Salih Bolat ile 1970’li yılların başında, Çıkrıkçılar Yokuşu’ndaki –bol cıgara dumanlı– ‘Petek’ edebiyat dergisi bürosunda tanışmıştım.

Onu nasıl anlatabilirim? Şairi (şiirini) anlatmaya kalkışmak zor olsa da şiirinin hakkını verendir şair, dizeleri okurlarıyla bütünleşip topluma mal olandır; tabii ki Füruğ Ferruhzad’ın “Şair olmak, insan olmaktır,” deyişini “es” geçmeden…

Dostum, tam da budur şairin işi, düşlerini yorumlayışı ve fark edişi. İnan bana, düşlerinde kapılır insan en gerçek kuruntusuna: Tüm şiir sanatı ve şairlik gerçek düş yorumculuğundan ibarettir,[2] satırlarıyla Friedrich Nietzsche’yi…

Bir gün ölürüm ben/ milat benim adımla başlar/ alnımda at koşturur kanlı çocuklar/ bilemem, nereye yağar/ sokak ortasında bıraktığım yağmur/ hangi hayatı savurur/ içimde büyüttüğüm fırtına/ yüzümden bir kuş sürüsü havalanır/ birden bir şarkıyı susar/ kitaplarımda altını çizdiğim yerler,” dizelerinin Salih Bolat’ı; birçok alanda çalıştı ama asıl sanata, edebiyata adanmış bir yaşamdı onunki… Bu sevda onu hiç terk etmedi; şair gider şiir kalır gerçeğindeki üzere…

Gerçekten de Salih, “eserlerinde, sevdalı, umutlu, acılı insanlarımızın yaşamından alır duyarlılığını. Bu duyarlılığı inceltir, derinleştirir, yalın ve akıcı bir söyleyişle şiirleştirir”di. [3]

Salih Bolat’ın şiirinde zengin ve derinlikli kültürel ve eleştirel yan söz konusuyken PEN Türkiye Yazarlar Derneği, ‘Salih Bolat Unutulmaz Şiirleriyle Yaşayacak’ başlıklı açıklamasında şunları ekledi:

Günler kısaldı. Bir bir azalmakta Ankara’nın gençleri.
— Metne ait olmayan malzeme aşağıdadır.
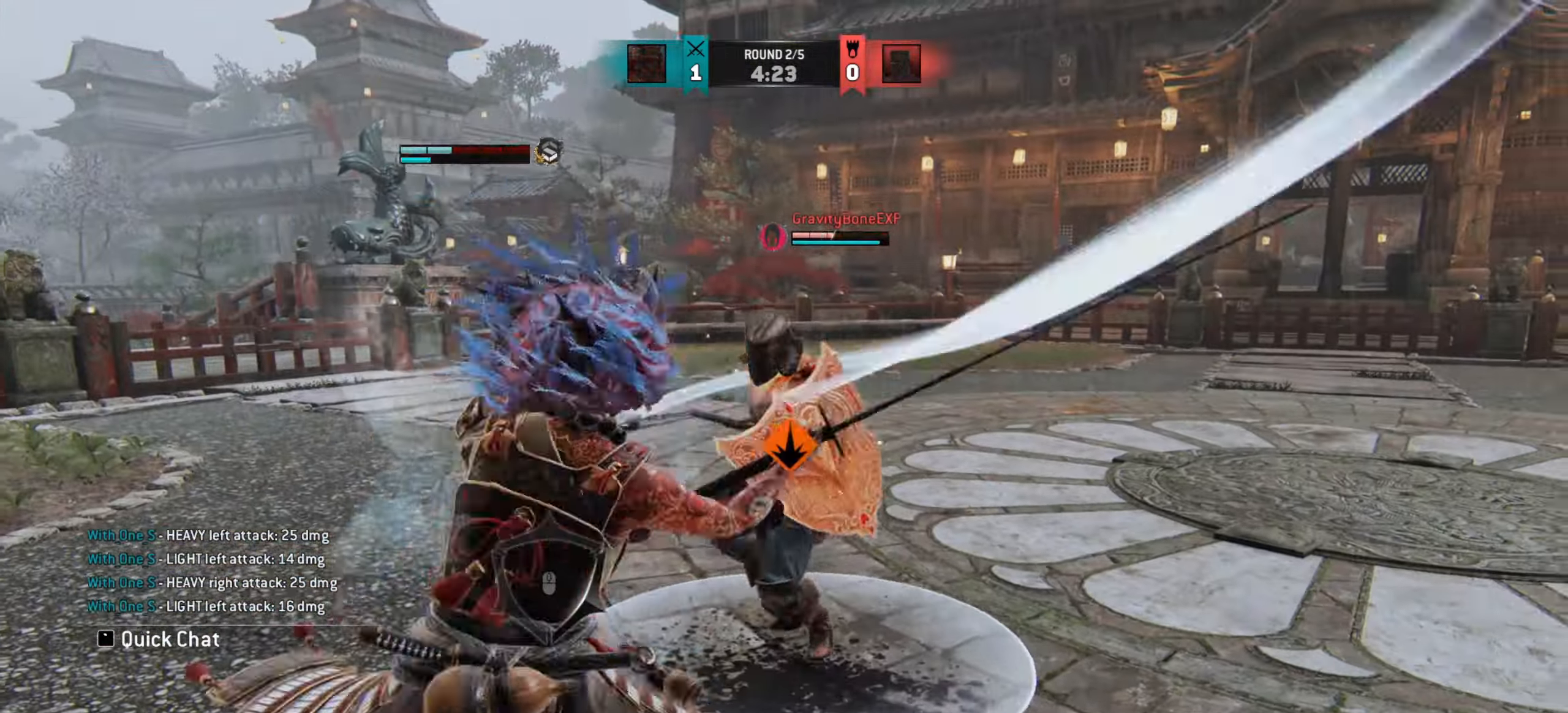
{"keys": ["w"], "mouse": [], "events": [[417, "w", "down"]]}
Salih Bolat da şiirini bilgelikle buluşturup göç eyledi. Sabırlıydı, özenliydi. Kuşağı içinde de genel çizginin, başat eğilimlerin dışındaydı. Bin bir incelikle oluşturduğu şiiriyle insanı doğanın yalınlığına, göğün yüksekliğine, suyun derinliğine ilerletmeyi hep sürdürdü. Şiirine bakanlar ondaki olgunluğu görecekler ve zamanı durduracak tek şeyin şiir olduğunu düşünecekler: ‘Küpünde dinlenen şarap; yaz göğü/ fazla bir şey istemiyoruz, yaşamaktan başka/ anlamak istiyoruz, ters dönmüş böceği/ dinlemek istiyoruz, taştaki yosunun türküsünü,’ üzere Salih Bolat unutulmaz şiirleriyle kuşaklar boyu okunacak.[4]

Perfectus Belaslatinas’ın “Sanıyorum dışarıdan bakıldığında korku ile cesaret arasında çok inceymiş gibi görünen sınır, içeriden bakıldığında bir ateş duvarı kadar kuvvetlidir. Bu ateşten duvar bazı insanlarda vardır bazılarında da yoktur, bazılarında ise pek alçaktır, galiba bazıları bu ateşten duvara ‘vicdan’ diyor,[5] saptamasındaki “vicdan”ı şiirine dâhil etme ustalığıyla Salih Bolat, hayatın ana kaynağından beslenen, kendi kişisel tarihini önce doğduğu coğrafyanın, sonra da ülkenin tarihiyle birleştiren bir şiir bıraktı ardında.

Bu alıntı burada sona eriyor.